Q: Goals, strategy, plans and all these terms are overrated. Our family business doesn’t have any of that and we’ve been in business for 23 years. When will teachers and consultants stop talking theories?
So what’s the problem with lack of focus as long as you’re profitable? If your joy comes purely from seeing your bank account getting fatter, then it’s fine for you. Your employees and customers, on the hand, will have a different story to tell. When your single focus is on the bottom line regardless, you won’t invest in your employees that much and you won’t make business decisions based on what’s best for customers. This strategy leads to high turnover of employees and customers’ defection. The only way that some companies don’t feel the negative impact of such a strategy is when they hold a monopoly over certain desirable brands. In this case, the profit comes from the strength of the brand with not much credit to the importer. Can anyone look back 50 years later and genuinely feel proud? Not in my book.
Anita Roddick, Founder of The Body Shop, once said in an interview with Jane Brainbridge, “Profit is not the objective of my business, it is providing a product and a service that’s good enough that people give you a profit for providing it.” Wanting more money just for the sake of it won’t build a business empire. Great entrepreneurs are passionate about a certain product or industry. They’re not in it just to make money, but also to add to it. Such entrepreneurs make life better. One more thing, when you want more money by selling anything that’s a goal; when your focus is to aggressively cut corners in every way to achieve your goal that’s a strategy; and when you’re again delaying renovating the worn-out customer reception area that’s a plan; nothing theoretical here…and that’s just my two cents.
Q: No matter what tasks I get done there’s always more. It’s like I’m swimming in an endless ocean. On top of that, my employees are asking for attention. I know it’s their right, but I don’t have the time. Is there an easier way to manage?
Here’s a typical manager’s daily schedule: After handling yesterday’s emails a couple of internal meetings take place and just like that it’s midday. Now it’s time to give some updates by phone, to chase feedback from colleagues, and to answer other departments’ questions and of course the CEO’s quick inquiry that somehow always drags to a 25-minute phone call. The day is gone and lunch was a quick bite on the way out of the office, if any. That’s assuming there was no disaster that requires staying till the evening. Sound familiar? This manager is a saint, right? Wrong.
The devastating fact is that most people are too busy to manage. The word ‘manager’ refers to two responsibilities: projects and people. The schedule we reviewed above was filled with project-related activities. So this person was a good project manager but not people manager. Part of your time needs to go to projects and the other part needs to go to developing your team. Bottom line, either hire more employees and trust your team better so you can delegate, or strip down the things you do to the bare essentials so you don’t manage too many people…and that’s just my two cents.

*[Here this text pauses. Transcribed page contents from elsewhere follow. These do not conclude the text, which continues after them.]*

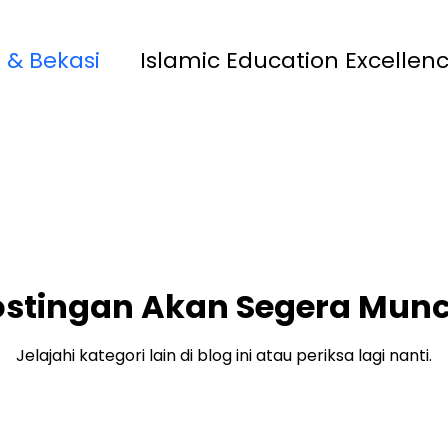
 & Bekasi
Islamic Education Excellen
 13 Rawamangun
YAPI
Playgroup S
MAIA 33 Jatimakmur
ostingan Akan Segera Munc
Jelajahi kategori lain di blog ini atau periksa lagi nanti.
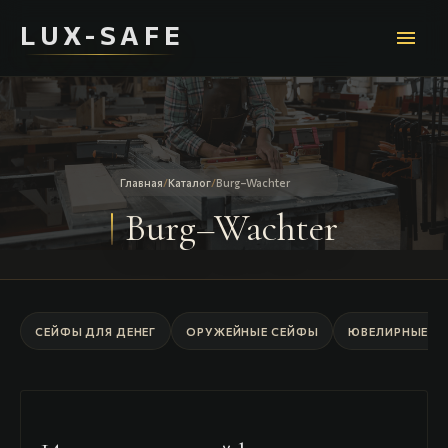
LUX-SAFE
menu
Главная
/
Каталог
/
Burg–Wachter
Burg–Wachter
СЕЙФЫ ДЛЯ ДЕНЕГ
ОРУЖЕЙНЫЕ СЕЙФЫ
ЮВЕЛИРНЫЕ С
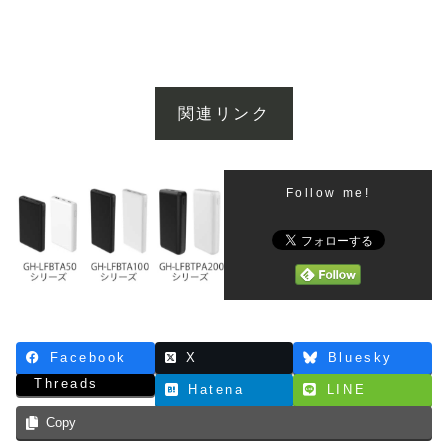
関連リンク
Follow me!
Facebook
X
Bluesky
Threads
Hatena
LINE
Copy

Q: Most customers keep jumping from one business to another. Very few stay for the long term. When can a business claim that this or that customer is truly loyal to the brand and how long should we wait before that happens?

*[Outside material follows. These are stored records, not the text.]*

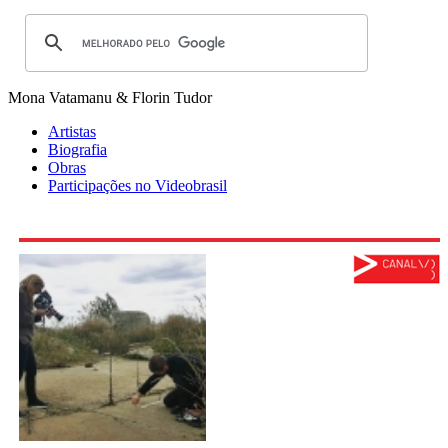
Mona Vatamanu & Florin Tudor
Artistas
Biografia
Obras
Participações no Videobrasil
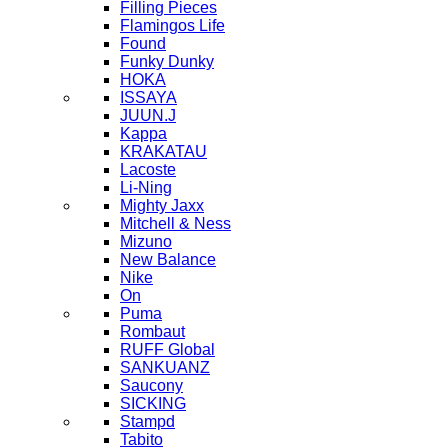
Filling Pieces
Flamingos Life
Found
Funky Dunky
HOKA
ISSAYA
JUUN.J
Kappa
KRAKATAU
Lacoste
Li-Ning
Mighty Jaxx
Mitchell & Ness
Mizuno
New Balance
Nike
On
Puma
Rombaut
RUFF Global
SANKUANZ
Saucony
SICKING
Stampd
Tabito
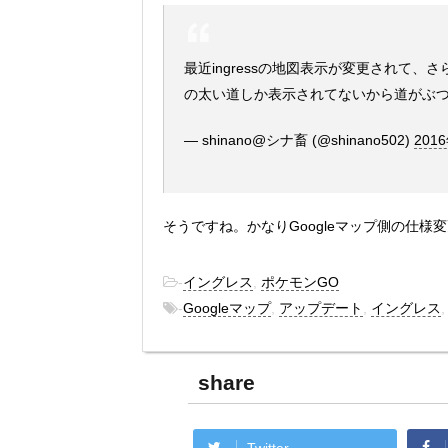
最近ingressの地図表示が変更されて
の太い道しか表示されてないから道がぶ
— shinano@シナ畜 (@shinano502)
201
そうですね。かなりGoogleマップ側の仕様
-
イングレス
,
ポケモンGO
-
Googleマップ
,
アップデート
,
イングレス
share
Twitter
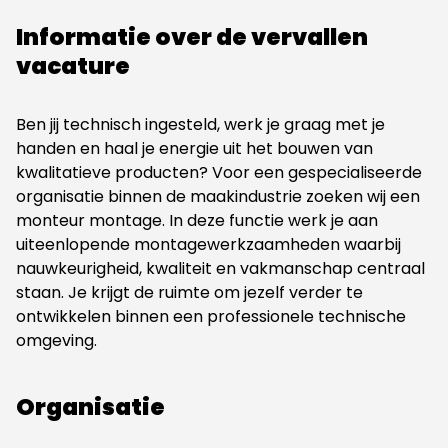
Informatie over de vervallen
vacature
Ben jij technisch ingesteld, werk je graag met je
handen en haal je energie uit het bouwen van
kwalitatieve producten? Voor een gespecialiseerde
organisatie binnen de maakindustrie zoeken wij een
monteur montage. In deze functie werk je aan
uiteenlopende montagewerkzaamheden waarbij
nauwkeurigheid, kwaliteit en vakmanschap centraal
staan. Je krijgt de ruimte om jezelf verder te
ontwikkelen binnen een professionele technische
omgeving.
Organisatie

Customer loyalty comes from continuous purchasing, promotion of the business to others, and defending the business when needed. Except the defending part, all of these behaviors are quantifiable and can and should be measured. Your ultimate brand success is when it has become almost invisible to your customers’ conscious mind and an organic element in their subconscious mind so much so that they buy your product/service as a habit. You become second nature to your customers that the concept of buying from you is not something they have to question, debate or even consider before every purchase. It’s like you have a monopoly over their purchase decision when it comes to your product/service category.
It takes roughly anywhere from 10 to 20 years to achieve this invisible status. Rarely, you may start a new company with a knock out business model, product or service that’s brilliantly thought of and overwhelmingly executed to a point where you accelerate your journey to invisibility in the minds of your customers. Tools to consider for measuring loyal customers behaviors are Net Promoter Score – or System as it’s called nowadays – for loyalty, sales records to analyze buying frequency, volume, and range of past purchases; and likelihood of repurchase questions to gage future commitments or uncover hidden concerns. Many companies are after waves of trends. While it’s a valid strategy, trends come and go. Long-term customer commitments, however, need time and attention to grow solid…and that’s just my two cents.